I walked the small island to find a decent spot to try to see if I can do it. After hours of walking around, I came across a wide open field about a fifty feet wide. I went to the center of it and sat down. To do this, I would need to focus every emotion out of my head. All the guilt I kept inside since the accident, all the feelings I have towards Elizabeth, and all the regret I have for not being able to save any of my friends. I focused the emotions out of my head. I stood up with the heat of the sun beating down on me, put my hands into fists angling them down along my sides, and I tried to power up past my limit..... it didn't work. My legs gave way as if under a enormous pressure and I fell to the ground. Grabbing the sand beneath my feet I was out of breath. Then I had a thought.

"What if the key isn't letting go of my emotions," I thought, "but using them to embrace the power. Using it too realize that the only way to fight and save everyone that I care about... everyone that I love.... is to use all the pain, anger, guilt, regret and turn it into raw power."

The only draw back to having the amount of raw power that I'm going to unlock is that the power, if left unchecked, could kill me and anyone within fifty miles. It's easy to control with no one around to push my buttons, but when I am standing in front of this god, I don't know what he'll do. But with the day growing closer and closer, I was quickly running out of options and I had do do something.

I walked to the center agian, but this time I didn't sit. I stood there in the center, my hands clenched into fists with my arms angling down my sides. This time I didn't force all the emotions out of my head, I let them guide me. I felt my power rise to my maximum threshold. I then focused on Elizabeth, the girl that I loved more than life it self. Then out of nowhere, this vision of everyone that I knew was dead. They were laying on the ground with no life in there eyes. I look around to see what cause it, but everything was blacked out. The only thing I could see were their bodies. Then all of a sudden I felt a rush of power, the kind of power I could only dream of. The  Sand around me began to lift and spin around me, the trees began to sway back and forth, and the sky was growing darker by the second. I was starting cry with all the emotions running through me, my body felt like it was growing. My legs grew a centimeter in radius, my arms did the same. My body was going through a transformation, that much was clear.

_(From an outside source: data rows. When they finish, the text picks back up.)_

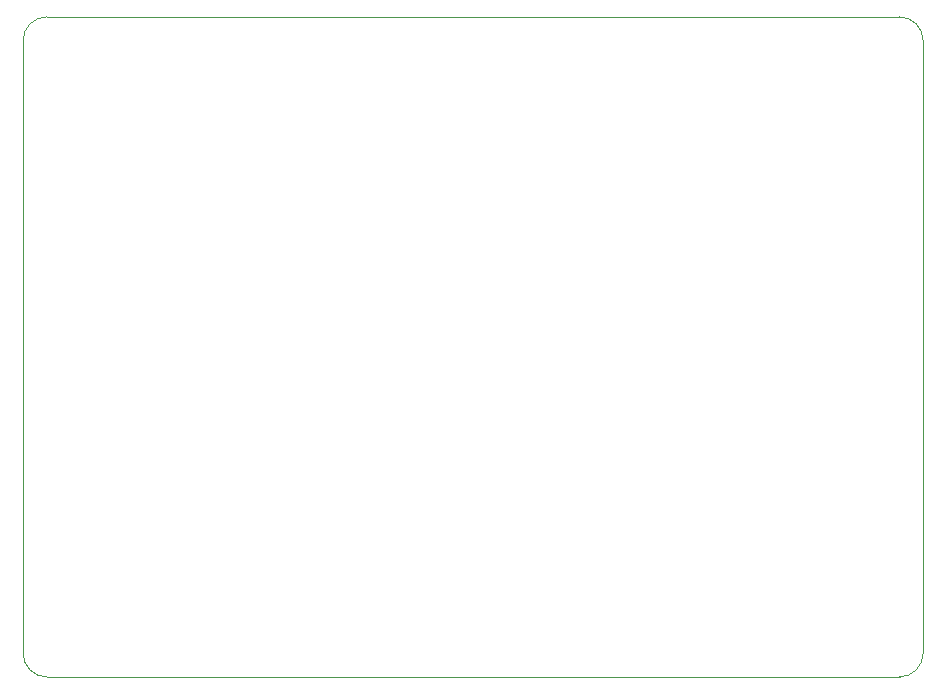
<source format=gbr>
%TF.GenerationSoftware,KiCad,Pcbnew,8.0.2*%
%TF.CreationDate,2024-06-16T16:42:44+02:00*%
%TF.ProjectId,bspdv3,62737064-7633-42e6-9b69-6361645f7063,rev?*%
%TF.SameCoordinates,Original*%
%TF.FileFunction,Profile,NP*%
%FSLAX46Y46*%
G04 Gerber Fmt 4.6, Leading zero omitted, Abs format (unit mm)*
G04 Created by KiCad (PCBNEW 8.0.2) date 2024-06-16 16:42:44*
%MOMM*%
%LPD*%
G01*
G04 APERTURE LIST*
%TA.AperFunction,Profile*%
%ADD10C,0.100000*%
%TD*%
G04 APERTURE END LIST*
D10*
X17780000Y-17240000D02*
G75*
G02*
X19780000Y-15240000I2000000J0D01*
G01*
X19780000Y-71120000D02*
G75*
G02*
X17780000Y-69120000I0J2000000D01*
G01*
X91980000Y-15240000D02*
G75*
G02*
X93980000Y-17240000I0J-2000000D01*
G01*
X93980000Y-17240000D02*
X93980000Y-69120000D01*
X17780000Y-69120000D02*
X17780000Y-17240000D01*
X93980000Y-69120000D02*
G75*
G02*
X91980000Y-71120000I-2000000J0D01*
G01*
X19780000Y-15240000D02*
X91980000Y-15240000D01*
X91980000Y-71120000D02*
X19780000Y-71120000D01*
M02*

</source>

I wasn't sure I was going to live through it, but I had no choice, I either die now risking my life to do what needs to be done or die later fighting a losing battle.

With my power still rising, I was beginning to wonder if it was going to stop. I choose to ride it out to the end. Then I reached a point where it felt like my power was leveling out. I was taller, my body changed, and it felt like I had unlimited power.

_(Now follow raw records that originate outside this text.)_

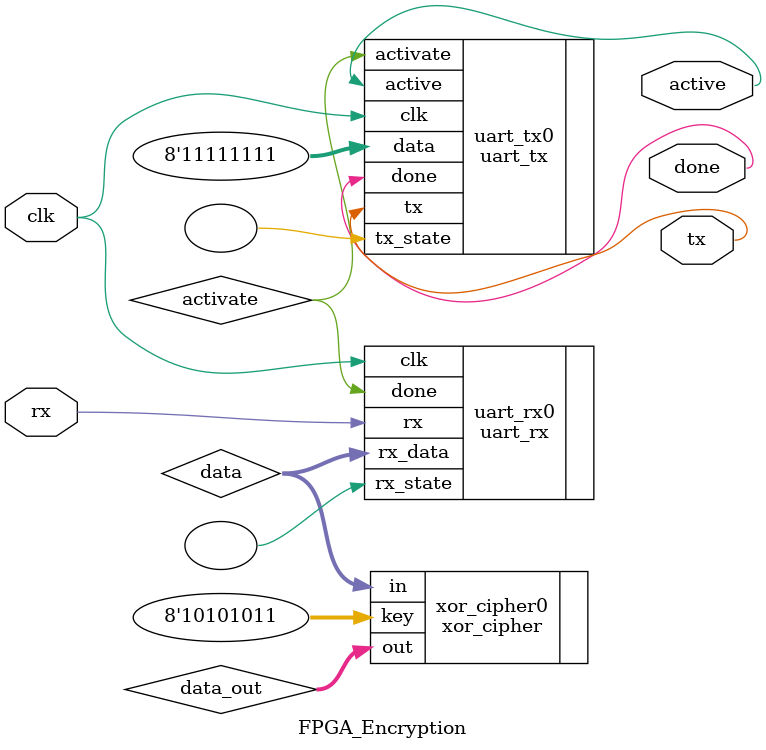
<source format=v>
module FPGA_Encryption(
	input clk,
	input rx,
	output active,
	output tx,
	output done
);

wire activate;

wire [7:0] data;
wire [7:0] data_out;

uart_rx uart_rx0(
	.clk(clk),
	.rx(rx),
	.done(activate),
	.rx_data(data),
	.rx_state()
);


xor_cipher xor_cipher0(
	.in(data),
	.key(8'hab),
	.out(data_out)
);


uart_tx uart_tx0(
	.clk(clk),
	.activate(activate),
	.data(8'hff),
	.active(active),
	.tx(tx),
	.done(done),
	.tx_state()
);



endmodule
</source>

I walked over to a pond and looked at my refection in the water. My hair was perked up and now in stead of it being brown, it was glowing yellowish orange. I physically changed a lot. I figured that without incentive I couldn't keep this form long with out draining my power. Being that it was my first time in this form I really didn't know how change back to normal. First I just tried lowering my power down, but all that did was mask my power where no one could sense it.

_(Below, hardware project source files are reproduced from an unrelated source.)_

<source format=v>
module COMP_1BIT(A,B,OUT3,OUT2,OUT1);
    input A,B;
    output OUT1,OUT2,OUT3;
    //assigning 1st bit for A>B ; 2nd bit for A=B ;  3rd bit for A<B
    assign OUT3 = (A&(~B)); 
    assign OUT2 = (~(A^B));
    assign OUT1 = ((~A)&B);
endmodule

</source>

Funny thing was that I felt calm and at peace. It was a feeling that I never felt before. It was a good feeling. Still transformed, I walked to the shore line and watched the sun set as a light ocean breeze brushed over my face. I looked over the horizon and memories of Elizabeth and me flooded my head. I recalled every moment that we had together.

I felt my power starting to drop and my body started too go back to normal. As soon as my body finshed the transformation, I dropped to the ground out of breath. Being in that form drained my power, just transforming took a toll on me, not just physically but emotionally as well.  I tried standing up, but I could barely move my arms and legs. I was able too prop myself up against a tree. I looked out to the horizon, I saw the sun dropping below the horizon.

"Beautiful." I said out loud. Even though there was no one around. The only thing I could think of laying there was that I wish Elizabeth was there with me. A few minutes later I passed out.